# Excerpt
That is, IMHO, the crux of the problem. (And I very definitely
remember reading somewhere that attempting to modify an
rvalue---or maybe it was only an rvalue of non-class type---was
undefined behavior, regardless of the const.)

There is a problem with this, and that is that the relevant part of
§8.5.3/5, at least as I interpret is, is also the culprit responsible
for requiring a copy constructor when passing an rvalue of class type to
T const& argument, and as I recall it has therefore been changed the
C++0x draft. Checking...

Yep, in the n2315 draft (I don't have the latest) it has been changed,
and the reference bound directly, no implementation discretion -- and
I gather that that otherwise desirable change may just open the door for
code such as above, in C++0x... And hm, what about std::auto_ptr. :-(

I don't think that's relevant. I think you perhaps were thinking of
only direct binding of the reference, as in the C++0x draft, and that
what you point out here would indicate that the temporary returned by
the function is not really const. And it isn't, but the temporary the
reference is bound to per the C++ 1998 standard, can be original const
(if a copy is made it is required to be original const).

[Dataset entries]
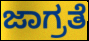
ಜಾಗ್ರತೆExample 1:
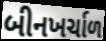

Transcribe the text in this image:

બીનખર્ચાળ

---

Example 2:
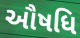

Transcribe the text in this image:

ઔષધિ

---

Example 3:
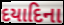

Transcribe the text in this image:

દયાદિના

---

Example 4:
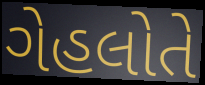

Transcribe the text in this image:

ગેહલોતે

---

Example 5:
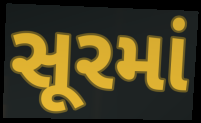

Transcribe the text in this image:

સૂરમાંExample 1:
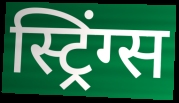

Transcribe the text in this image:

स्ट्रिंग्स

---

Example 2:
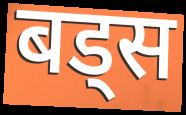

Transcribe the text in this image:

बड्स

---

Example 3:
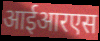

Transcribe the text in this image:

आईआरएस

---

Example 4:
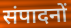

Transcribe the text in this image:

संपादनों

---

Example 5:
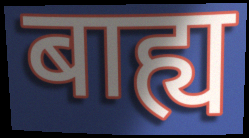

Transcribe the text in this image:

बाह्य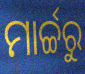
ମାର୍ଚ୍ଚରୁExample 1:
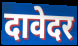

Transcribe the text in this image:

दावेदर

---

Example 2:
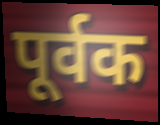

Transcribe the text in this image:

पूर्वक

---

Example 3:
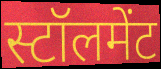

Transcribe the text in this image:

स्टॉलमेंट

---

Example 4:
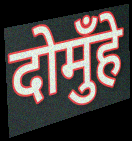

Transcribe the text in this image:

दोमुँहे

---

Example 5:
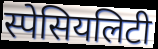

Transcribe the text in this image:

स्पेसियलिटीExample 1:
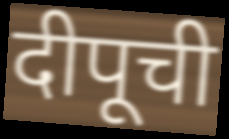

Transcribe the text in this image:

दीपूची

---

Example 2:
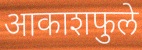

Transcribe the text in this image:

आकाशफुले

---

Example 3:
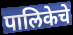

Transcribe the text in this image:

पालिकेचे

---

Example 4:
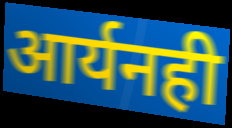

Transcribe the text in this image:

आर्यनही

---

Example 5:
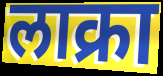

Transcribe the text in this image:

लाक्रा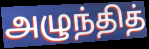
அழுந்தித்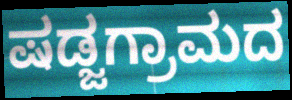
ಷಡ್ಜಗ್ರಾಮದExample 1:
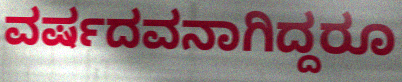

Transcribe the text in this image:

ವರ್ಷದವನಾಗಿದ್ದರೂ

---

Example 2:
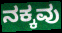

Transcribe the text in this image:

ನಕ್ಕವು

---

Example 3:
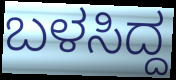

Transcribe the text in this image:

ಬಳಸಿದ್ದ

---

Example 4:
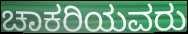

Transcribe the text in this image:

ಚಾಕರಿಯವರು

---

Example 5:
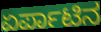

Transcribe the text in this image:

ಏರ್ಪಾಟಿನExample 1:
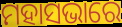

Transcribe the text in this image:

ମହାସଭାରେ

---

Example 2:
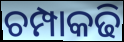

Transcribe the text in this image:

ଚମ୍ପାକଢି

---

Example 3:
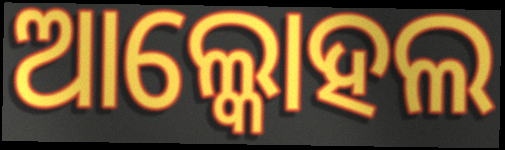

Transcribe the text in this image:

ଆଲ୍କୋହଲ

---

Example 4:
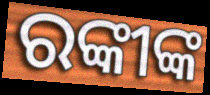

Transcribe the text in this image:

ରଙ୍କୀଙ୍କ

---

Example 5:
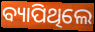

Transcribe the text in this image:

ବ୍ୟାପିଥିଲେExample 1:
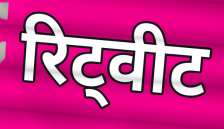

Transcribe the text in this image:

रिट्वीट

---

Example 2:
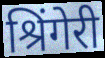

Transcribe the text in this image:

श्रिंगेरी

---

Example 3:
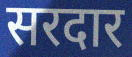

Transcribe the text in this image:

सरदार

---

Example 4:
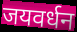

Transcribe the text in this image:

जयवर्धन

# Goal
Reproduce verbatim the passage of the excerpt on C++ reference binding that opens with the words containing "There is a problem" and closes with "C++0x draft. Checking...".

# Result of the exercise
There is a problem with this, and that is that the relevant part of
§8.5.3/5, at least as I interpret is, is also the culprit responsible
for requiring a copy constructor when passing an rvalue of class type to
T const& argument, and as I recall it has therefore been changed the
C++0x draft. Checking...